I believe that I have far less recent teaching experience than
most of my colleagues. While I find the
new vocational push misguided, I am eager to learn about stuff that will make
me a better teacher. A new administrator
calls ceaseless long meetings where ESL teachers break into groups by level taught
in order to brainstorm. My Level 1 group
is weary of the new new thing. For me,
it is easy to embrace the new, but for seasoned, experienced teachers, the
expectation of changing one’s teaching practice for each new trend or requirement
is soul sucking. Whenever something new
is suggested, it’s usually met with hostility and resistance.
One of Celia’s eyeballs is completely grey. She wears a
modest scarf, long skirts and has no cellphone.
While my fellow beginning level teachers, for the most part, claim that
their students are incapable of installing a number of phone apps that augment traditional
classroom learning, with the exception of Celia, all of my students have
installed and are able to use, and certainly enjoy, a number of different
apps. I offer my phone to Celia so she
can play a game with us, but she demurs.
I suspect that there is some sort of religious prohibition and notice,
that she is absent the day after declining my phone offer. I’m afraid that she’s offended but she
arrives early the next night and says that she’d missed school because she was
enrolling in a vocational program for practical nursing. She
tells me that she has no phone because she’s afraid it will be a
distraction. I point out that once she
begins working a nurse, she’ll need a cellphone for a variety of reasons. She reluctantly agrees. After watching a
lively game of Kahoot!, I believe she may be softening and will offer her the
use of my phone or a school IPad the next time we play a game.

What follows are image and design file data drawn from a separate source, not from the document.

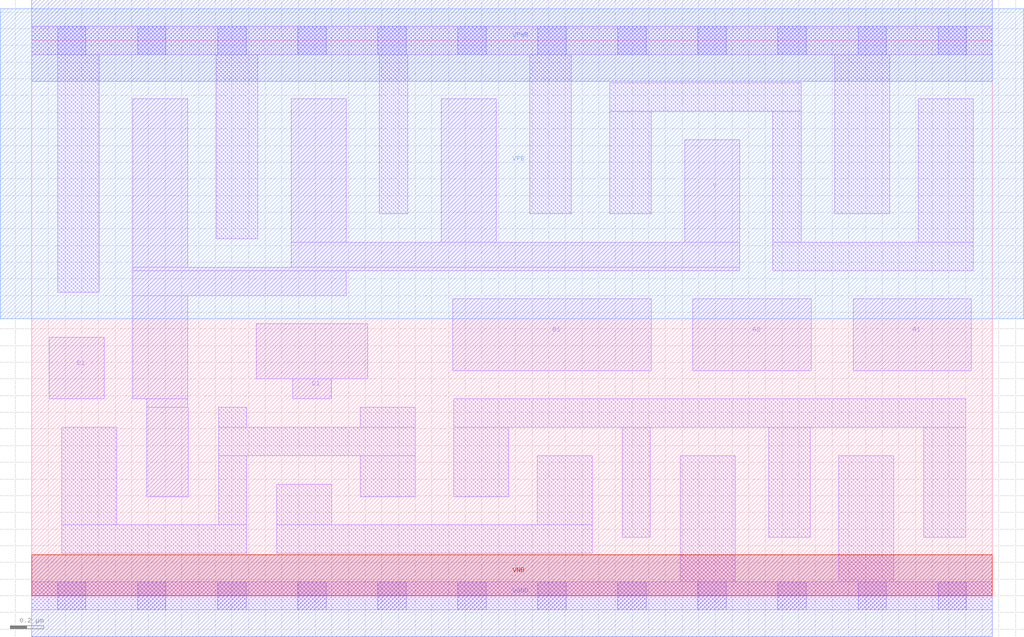
<source format=lef>
# Copyright 2020 The SkyWater PDK Authors
#
# Licensed under the Apache License, Version 2.0 (the "License");
# you may not use this file except in compliance with the License.
# You may obtain a copy of the License at
#
#     https://www.apache.org/licenses/LICENSE-2.0
#
# Unless required by applicable law or agreed to in writing, software
# distributed under the License is distributed on an "AS IS" BASIS,
# WITHOUT WARRANTIES OR CONDITIONS OF ANY KIND, either express or implied.
# See the License for the specific language governing permissions and
# limitations under the License.
#
# SPDX-License-Identifier: Apache-2.0

VERSION 5.7 ;
  NOWIREEXTENSIONATPIN ON ;
  DIVIDERCHAR "/" ;
  BUSBITCHARS "[]" ;
MACRO sky130_fd_sc_ls__o2111ai_2
  CLASS CORE ;
  FOREIGN sky130_fd_sc_ls__o2111ai_2 ;
  ORIGIN  0.000000  0.000000 ;
  SIZE  5.760000 BY  3.330000 ;
  SYMMETRY X Y ;
  SITE unit ;
  PIN A1
    ANTENNAGATEAREA  0.558000 ;
    DIRECTION INPUT ;
    USE SIGNAL ;
    PORT
      LAYER li1 ;
        RECT 4.925000 1.350000 5.635000 1.780000 ;
    END
  END A1
  PIN A2
    ANTENNAGATEAREA  0.558000 ;
    DIRECTION INPUT ;
    USE SIGNAL ;
    PORT
      LAYER li1 ;
        RECT 3.965000 1.350000 4.675000 1.780000 ;
    END
  END A2
  PIN B1
    ANTENNAGATEAREA  0.558000 ;
    DIRECTION INPUT ;
    USE SIGNAL ;
    PORT
      LAYER li1 ;
        RECT 2.525000 1.350000 3.715000 1.780000 ;
    END
  END B1
  PIN C1
    ANTENNAGATEAREA  0.558000 ;
    DIRECTION INPUT ;
    USE SIGNAL ;
    PORT
      LAYER li1 ;
        RECT 1.345000 1.300000 2.015000 1.630000 ;
        RECT 1.565000 1.180000 1.795000 1.300000 ;
    END
  END C1
  PIN D1
    ANTENNAGATEAREA  0.558000 ;
    DIRECTION INPUT ;
    USE SIGNAL ;
    PORT
      LAYER li1 ;
        RECT 0.105000 1.180000 0.435000 1.550000 ;
    END
  END D1
  PIN VNB
    PORT
      LAYER pwell ;
        RECT 0.000000 0.000000 5.760000 0.245000 ;
    END
  END VNB
  PIN VPB
    PORT
      LAYER nwell ;
        RECT -0.190000 1.660000 5.950000 3.520000 ;
    END
  END VPB
  PIN Y
    ANTENNADIFFAREA  1.551200 ;
    DIRECTION OUTPUT ;
    USE SIGNAL ;
    PORT
      LAYER li1 ;
        RECT 0.605000 1.180000 0.935000 1.800000 ;
        RECT 0.605000 1.800000 1.885000 1.950000 ;
        RECT 0.605000 1.950000 4.245000 1.970000 ;
        RECT 0.605000 1.970000 0.935000 2.980000 ;
        RECT 0.690000 0.595000 0.940000 1.130000 ;
        RECT 0.690000 1.130000 0.935000 1.180000 ;
        RECT 1.555000 1.970000 4.245000 2.120000 ;
        RECT 1.555000 2.120000 1.885000 2.980000 ;
        RECT 2.455000 2.120000 2.785000 2.980000 ;
        RECT 3.915000 2.120000 4.245000 2.735000 ;
    END
  END Y
  PIN VGND
    DIRECTION INOUT ;
    SHAPE ABUTMENT ;
    USE GROUND ;
    PORT
      LAYER met1 ;
        RECT 0.000000 -0.245000 5.760000 0.245000 ;
    END
  END VGND
  PIN VPWR
    DIRECTION INOUT ;
    SHAPE ABUTMENT ;
    USE POWER ;
    PORT
      LAYER met1 ;
        RECT 0.000000 3.085000 5.760000 3.575000 ;
    END
  END VPWR
  OBS
    LAYER li1 ;
      RECT 0.000000 -0.085000 5.760000 0.085000 ;
      RECT 0.000000  3.245000 5.760000 3.415000 ;
      RECT 0.155000  1.820000 0.405000 3.245000 ;
      RECT 0.180000  0.255000 1.290000 0.425000 ;
      RECT 0.180000  0.425000 0.510000 1.010000 ;
      RECT 1.105000  2.140000 1.355000 3.245000 ;
      RECT 1.120000  0.425000 1.290000 0.840000 ;
      RECT 1.120000  0.840000 2.300000 1.010000 ;
      RECT 1.120000  1.010000 1.290000 1.130000 ;
      RECT 1.470000  0.255000 3.360000 0.425000 ;
      RECT 1.470000  0.425000 1.800000 0.670000 ;
      RECT 1.970000  0.595000 2.300000 0.840000 ;
      RECT 1.970000  1.010000 2.300000 1.130000 ;
      RECT 2.085000  2.290000 2.255000 3.245000 ;
      RECT 2.530000  0.595000 2.860000 1.010000 ;
      RECT 2.530000  1.010000 5.600000 1.180000 ;
      RECT 2.985000  2.290000 3.235000 3.245000 ;
      RECT 3.030000  0.425000 3.360000 0.840000 ;
      RECT 3.465000  2.290000 3.715000 2.905000 ;
      RECT 3.465000  2.905000 4.615000 3.075000 ;
      RECT 3.540000  0.350000 3.710000 1.010000 ;
      RECT 3.890000  0.085000 4.220000 0.840000 ;
      RECT 4.420000  0.350000 4.670000 1.010000 ;
      RECT 4.445000  1.950000 5.645000 2.120000 ;
      RECT 4.445000  2.120000 4.615000 2.905000 ;
      RECT 4.815000  2.290000 5.145000 3.245000 ;
      RECT 4.840000  0.085000 5.170000 0.840000 ;
      RECT 5.315000  2.120000 5.645000 2.980000 ;
      RECT 5.350000  0.350000 5.600000 1.010000 ;
    LAYER mcon ;
      RECT 0.155000 -0.085000 0.325000 0.085000 ;
      RECT 0.155000  3.245000 0.325000 3.415000 ;
      RECT 0.635000 -0.085000 0.805000 0.085000 ;
      RECT 0.635000  3.245000 0.805000 3.415000 ;
      RECT 1.115000 -0.085000 1.285000 0.085000 ;
      RECT 1.115000  3.245000 1.285000 3.415000 ;
      RECT 1.595000 -0.085000 1.765000 0.085000 ;
      RECT 1.595000  3.245000 1.765000 3.415000 ;
      RECT 2.075000 -0.085000 2.245000 0.085000 ;
      RECT 2.075000  3.245000 2.245000 3.415000 ;
      RECT 2.555000 -0.085000 2.725000 0.085000 ;
      RECT 2.555000  3.245000 2.725000 3.415000 ;
      RECT 3.035000 -0.085000 3.205000 0.085000 ;
      RECT 3.035000  3.245000 3.205000 3.415000 ;
      RECT 3.515000 -0.085000 3.685000 0.085000 ;
      RECT 3.515000  3.245000 3.685000 3.415000 ;
      RECT 3.995000 -0.085000 4.165000 0.085000 ;
      RECT 3.995000  3.245000 4.165000 3.415000 ;
      RECT 4.475000 -0.085000 4.645000 0.085000 ;
      RECT 4.475000  3.245000 4.645000 3.415000 ;
      RECT 4.955000 -0.085000 5.125000 0.085000 ;
      RECT 4.955000  3.245000 5.125000 3.415000 ;
      RECT 5.435000 -0.085000 5.605000 0.085000 ;
      RECT 5.435000  3.245000 5.605000 3.415000 ;
  END
END sky130_fd_sc_ls__o2111ai_2
END LIBRARY

</source>
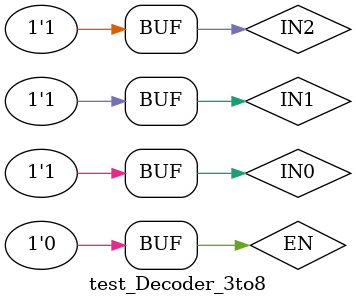
<source format=v>
`timescale 1ns / 1ps


module test_Decoder_3to8;
    reg IN2,IN1,IN0;
    reg EN;
    wire D7,D6,D5,D4,D3,D2,D1,D0;
    Decoder_3to8 U0(.d7(D7),.d6(D6),.d5(D5),.d4(D4),.d3(D3),.d2(D2),.d1(D1),.d0(D0),.in2(IN2),.in1(IN1),.in0(IN0),.en(EN));
    
    initial
    begin
   
      EN=1;IN2=0;IN1=0;IN0=0;
#10   EN=1;IN2=0;IN1=0;IN0=1;
#10   EN=1;IN2=0;IN1=1;IN0=0;
#10   EN=1;IN2=0;IN1=1;IN0=1;
#10   EN=1;IN2=1;IN1=0;IN0=0;
#10   EN=1;IN2=1;IN1=0;IN0=1;
#10   EN=1;IN2=1;IN1=1;IN0=0;
#10   EN=1;IN2=1;IN1=1;IN0=1;
#10   EN=0;IN2=0;IN1=0;IN0=0;
#10   EN=0;IN2=0;IN1=0;IN0=1;
#10   EN=0;IN2=0;IN1=1;IN0=0;
#10   EN=0;IN2=0;IN1=1;IN0=1;
#10   EN=0;IN2=1;IN1=0;IN0=0;
#10   EN=0;IN2=1;IN1=0;IN0=1;
#10   EN=0;IN2=1;IN1=1;IN0=0;
#10   EN=0;IN2=1;IN1=1;IN0=1;
    end
    endmodule

</source>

Veronica has been enrolled in my class three times. She has a pierced lip and paints on ruby red
lipstick, ala John Crawford. Her tight
fitting, low cut garments, show off enormous boobs, which I presume have been
augmented. She doesn’t come every night
and when she does, she’s usually an hour late.
Perhaps she’s a church caretaker but I suspect she earns her keep as some
sort of sex worker or exotic dancer. The
other students keep their distance, but I listen to Veronica’s frustration at
not having been able to complete level 1B.
She has dark brown puppy eyes and the sexy camouflage masks a childlike
sweetness that I’ve grown to find beguiling.
Ronaldo, an attorney in Guatemala, misses a day of school to
take his high school age daughter to Las Vegas to play in a soccer match. His older son teaches history at a Compton
Magnet High School. Until recently, his
son lives in Brooklyn, enrolled at NYU in a Chicano studies PhD program but
hating New York and disappointed with the program. He sticks it out for a year, knowing that
dropping out would break his mother’s heart.
One day on the phone with Ronaldo, he breaks down and reveals how
miserable he is. Ronaldo placates his
wife and puts his son on the next flight.
He now enjoys his teaching and aims to finish his PhD locally. Ronaldo will likely complete ESL 1B with flying
colors. I doubt if he will practice law
again but at least his kids will provide vicarious satisfaction.
The last paragraph that I write here usually serves as a
guidepost and call to optimism for myself.
I promise Himself that the day the tenant moves out that I will buy a
pack of cigarettes, which will be the last one that I buy. As there is unexpected agita with her departure
and I am uncertain as to whether there will be future retaliation, I pick up more
than a single pack. I know better than
to make promises that unforeseen circumstances might render me unable to keep,
but I am definitely committed to a Girl Scout try on the smoking thing. And while my school district seems oblivious
to the legal status of many adult students, in my own little classroom, with
the crayons and alphabet practice cards, I will keep trying to support the
integration of individual immigrants. Happy spring!